Bu tür kuşlar değersiz olarak kabul edilmektedir. Hatta bu konuda Belçikalıların atasözü haline gelmiş bir sözü vardır. "İyi soy aldatmaz" denilir. Evcil güvercin ırklarının tümünde gözler ırkın saflığını test etmede önemli bir göstergedir. Usta yetiştiriciler kuşun gözlerine bakıp kanında kırılma olup olmadığını anlama yetisine sahiptirler. Posta güvercinlerinde ise gözler daha da önemlidir. Posta güvercini yetiştiricilerimizden Rahmi Bozkır'ın "göz teorisi" olarak adlandırdığı görüşlerine burada kendi anlatımı ile aynen yer vermek istiyorum.

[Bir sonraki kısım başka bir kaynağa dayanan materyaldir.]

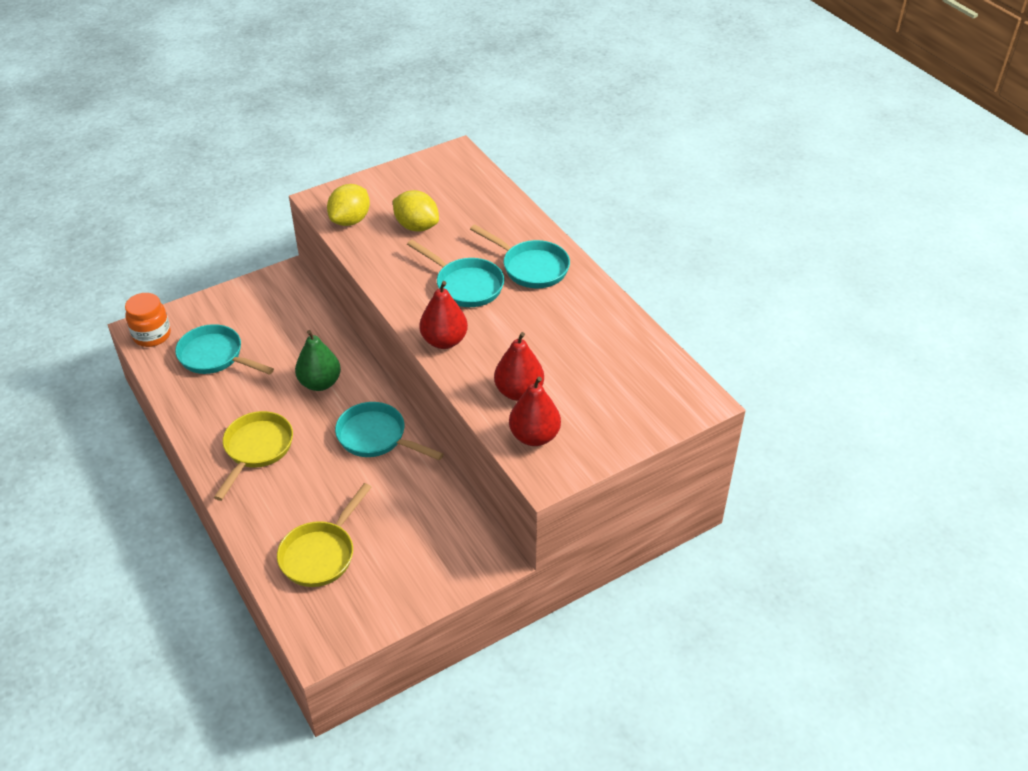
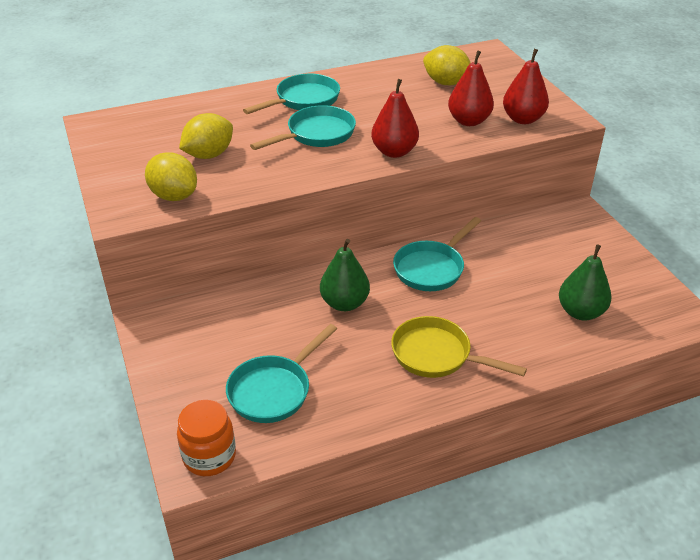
camera: 80 degrees left, 5 degrees down
(321, 554) = (580, 312): yellow pan -> green pear
(602, 369) = (446, 83): none -> yellow lemon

Göz teorisi posta güvercinlerinde aranılan fiziksel vasıflarla ilgili olarak ortaya atılan diğer teorilerle beraber kuş seçmelerinde kullanılan bazı vasıflardan bir tanesidir. Genel anlamda konuya bakacak olursak bu vasıflar şu şekilde sıralanabilir. Göz, kanat, kuyruk, ayak, balans, vücut yapısı, tüy kalitesi vs. gibi. Bütün bu gözle görülen ve istenilen vasıflar kuşun mükemmel bir yarışçı veya damızlık olmasına yetmez. Sonuç itibariyle kimi kuşçular kuş seçiminde bu aranılan vasıflara çok ciddi anlamda önem verirken kimi kuşçularda sadece kuşun yarış performansını göz önünde bulundurur.